What the task requires
Would you return, word for word, the lines of the data below from the line with "[68,690,127,704] 3.26.3. ->" through the line with "[68,1202,127,1217] 3.26.4. ->", and no others?

Listed entries
☆ ☆ ☆ ☆ ☆
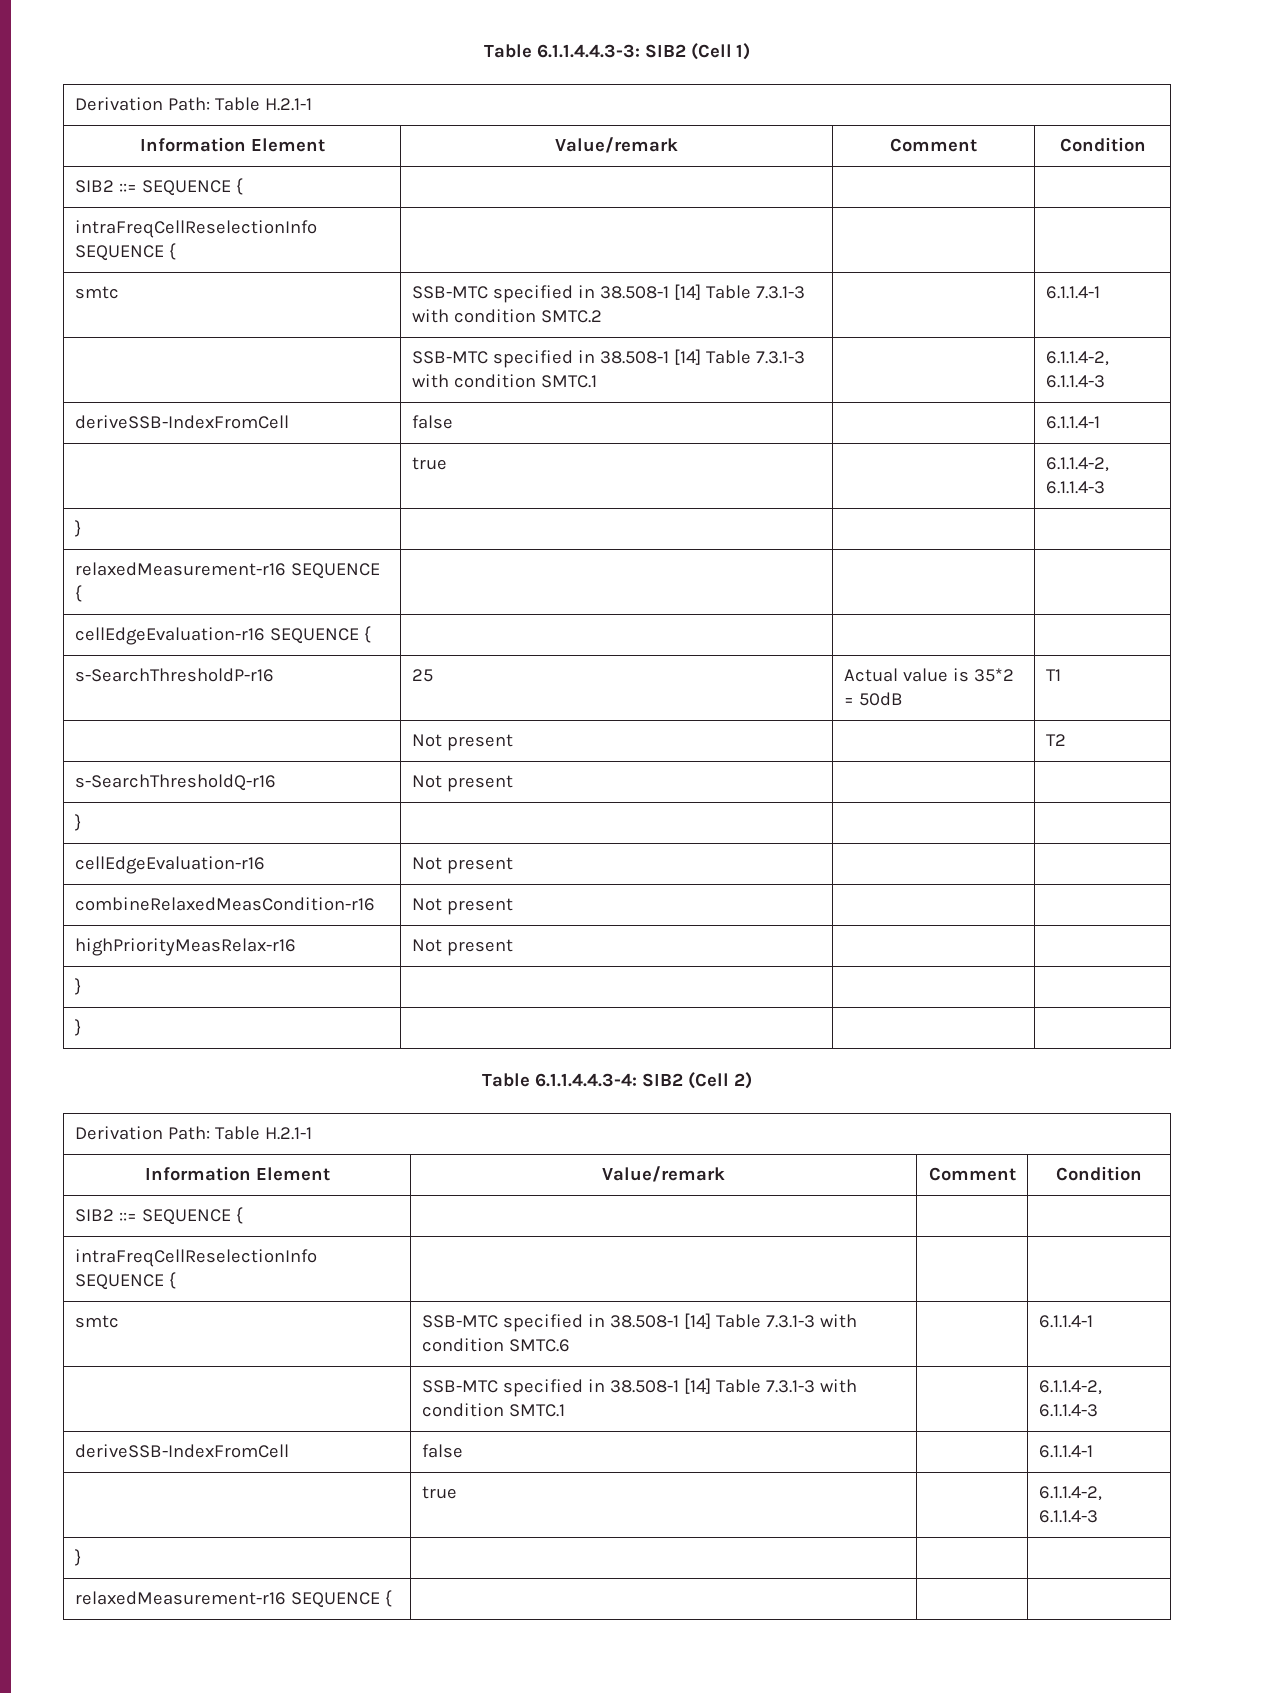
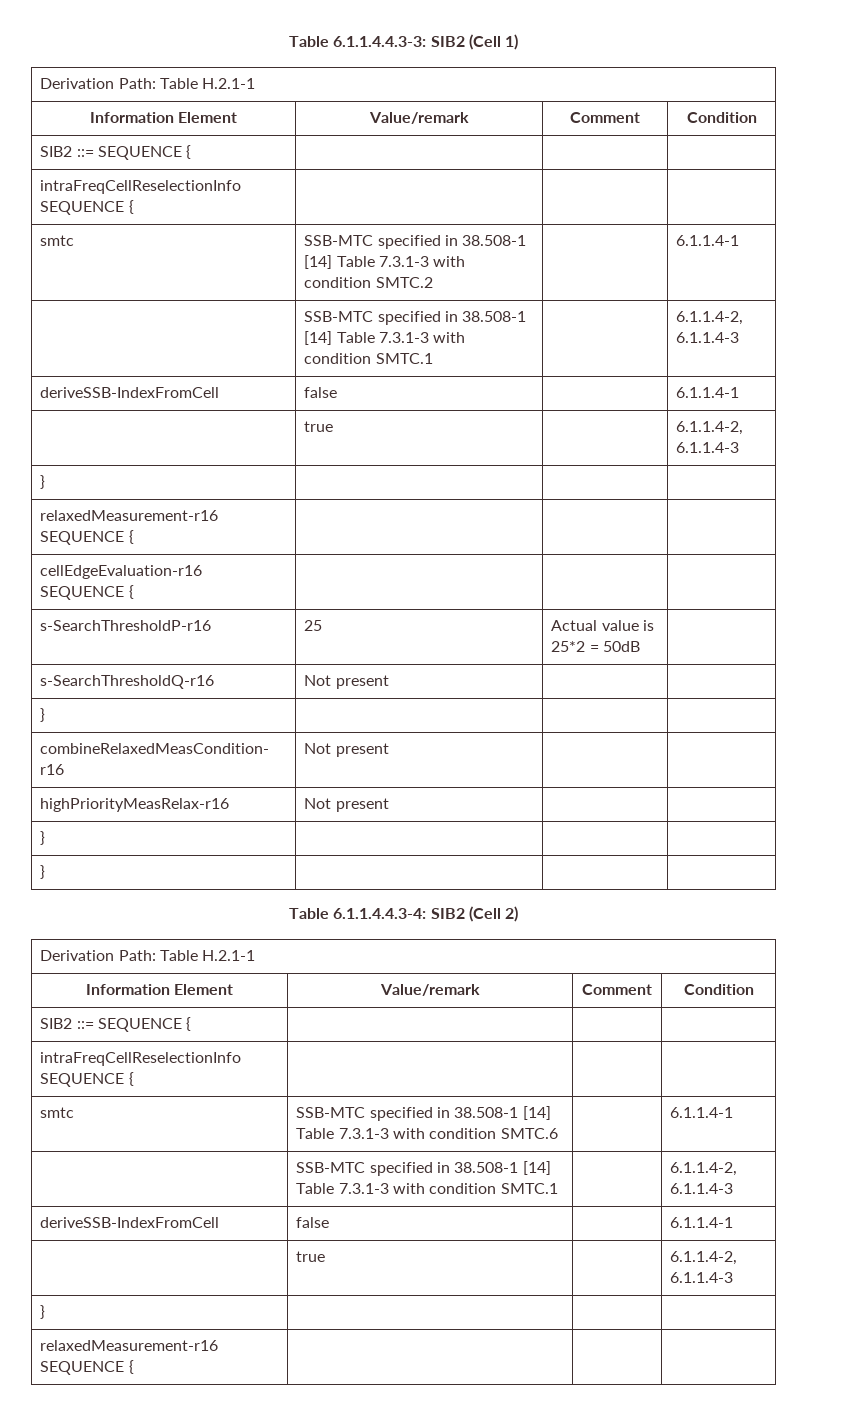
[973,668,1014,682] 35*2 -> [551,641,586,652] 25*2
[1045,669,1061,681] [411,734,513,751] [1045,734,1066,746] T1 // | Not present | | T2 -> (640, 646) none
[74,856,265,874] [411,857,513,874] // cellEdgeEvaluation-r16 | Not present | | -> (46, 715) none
☆ ☆ ☆ ☆ ☆
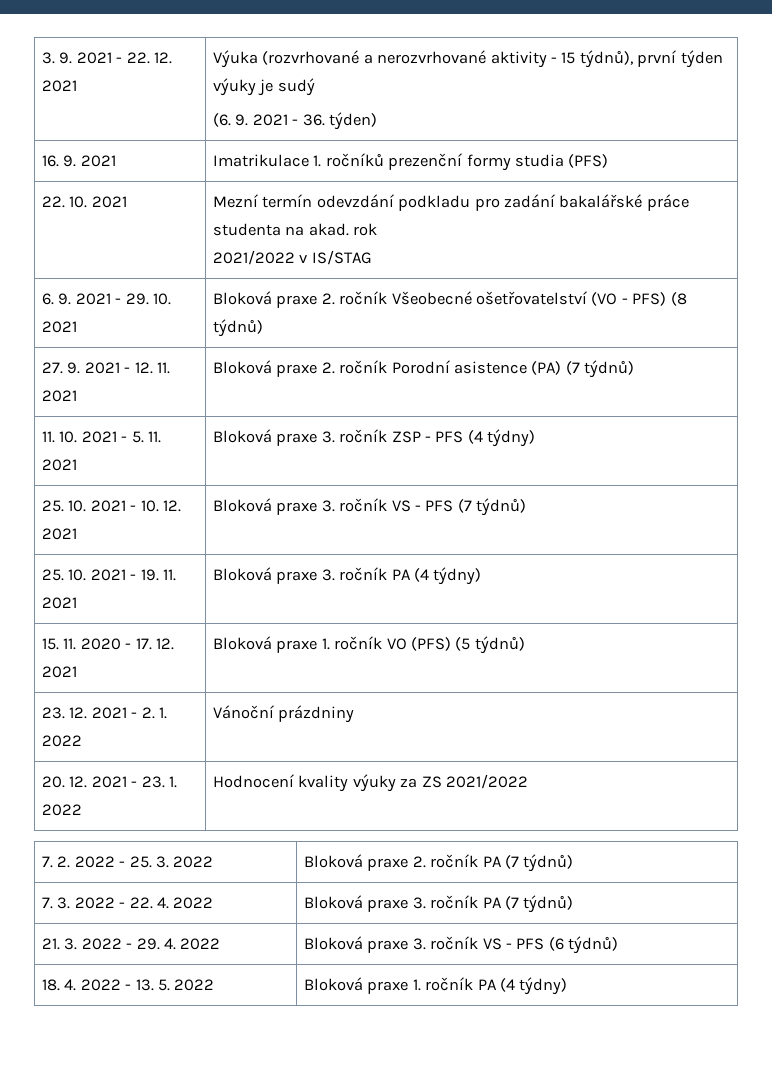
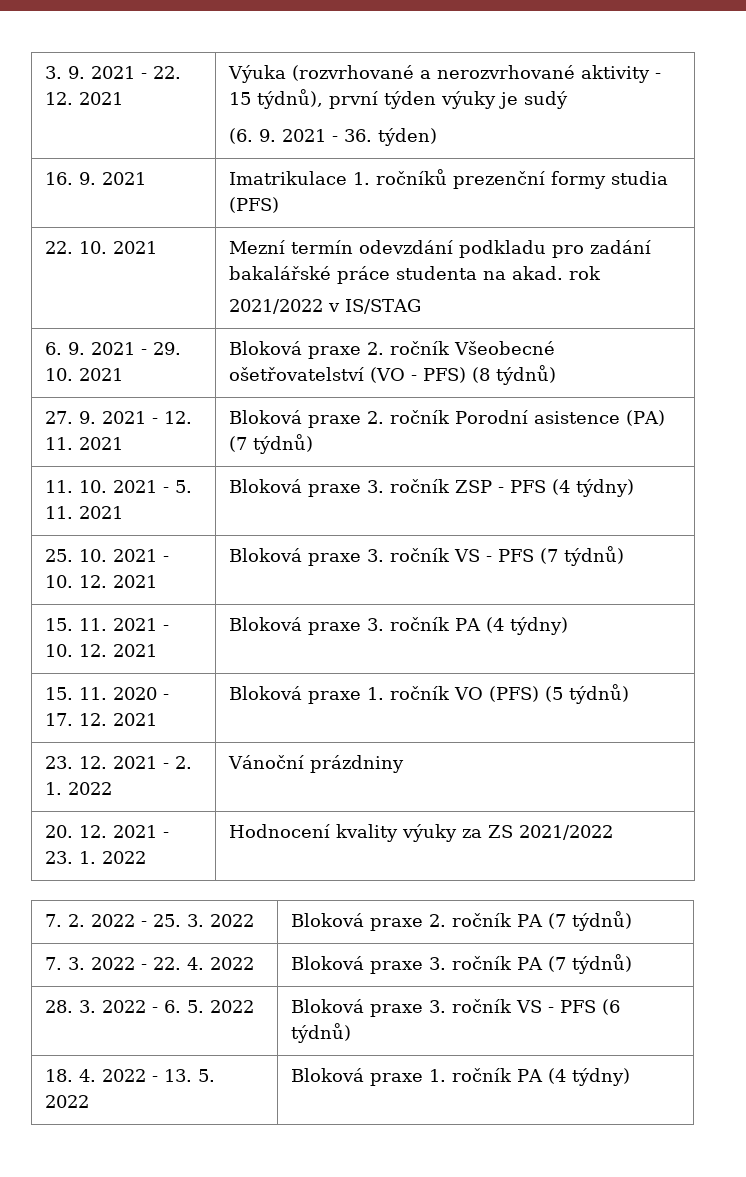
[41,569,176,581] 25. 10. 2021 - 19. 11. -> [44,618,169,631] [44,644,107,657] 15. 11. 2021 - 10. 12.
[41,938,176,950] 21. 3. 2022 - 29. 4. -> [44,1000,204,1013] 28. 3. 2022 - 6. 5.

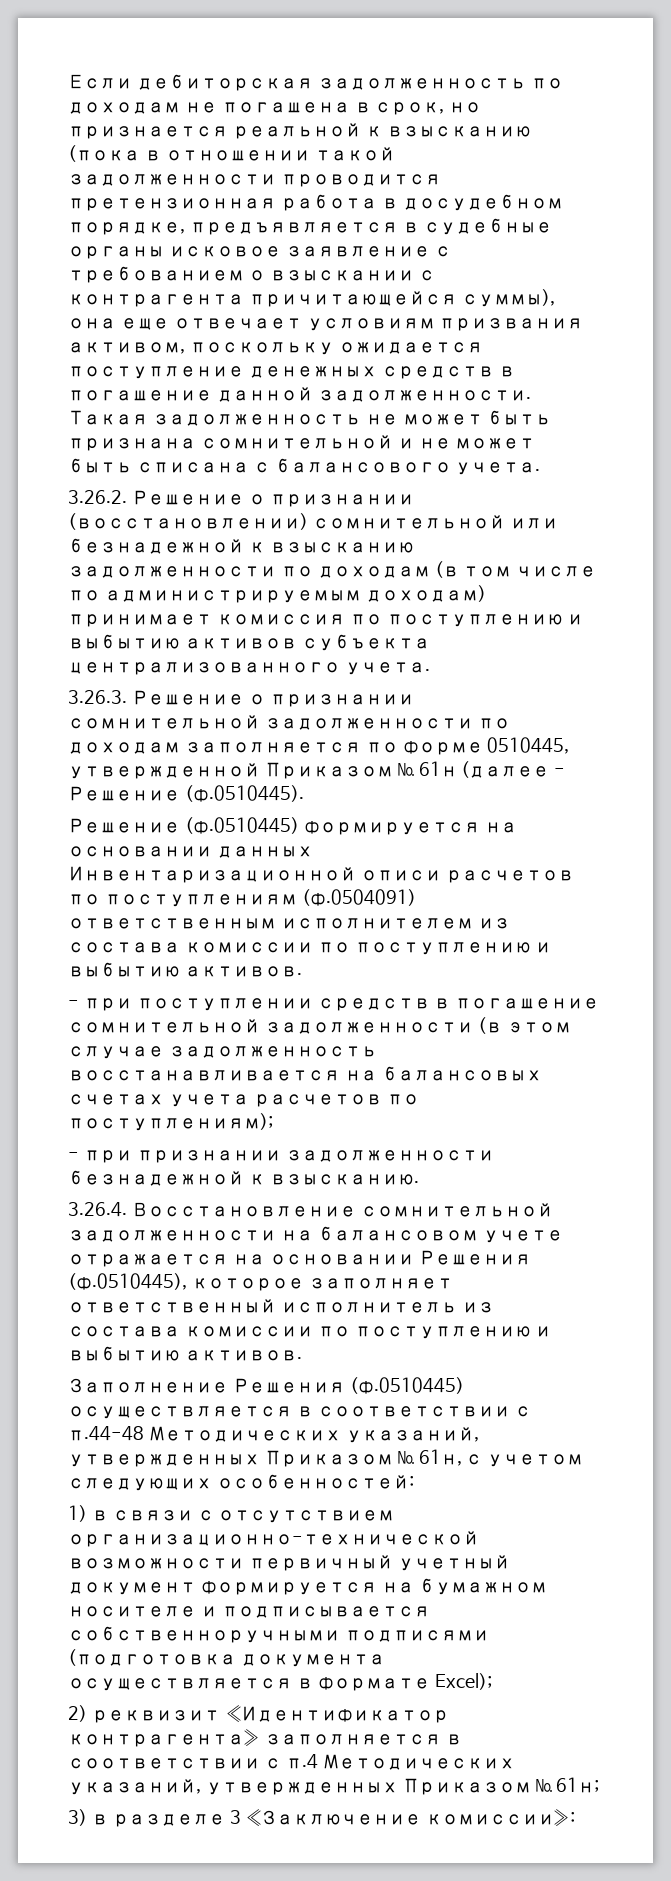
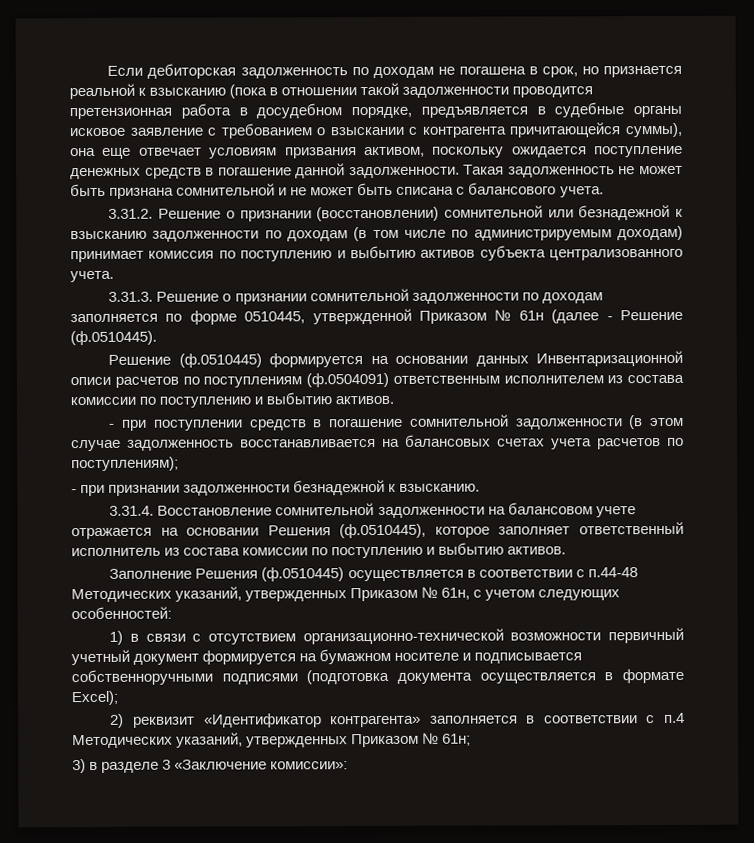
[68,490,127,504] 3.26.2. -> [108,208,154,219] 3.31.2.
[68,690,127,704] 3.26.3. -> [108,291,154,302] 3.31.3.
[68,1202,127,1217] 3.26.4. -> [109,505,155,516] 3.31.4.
☆ ☆ ☆ ☆ ☆
Solution for this exercise
[68,690,127,704] 3.26.3. -> [108,291,154,302] 3.31.3.
[68,1202,127,1217] 3.26.4. -> [109,505,155,516] 3.31.4.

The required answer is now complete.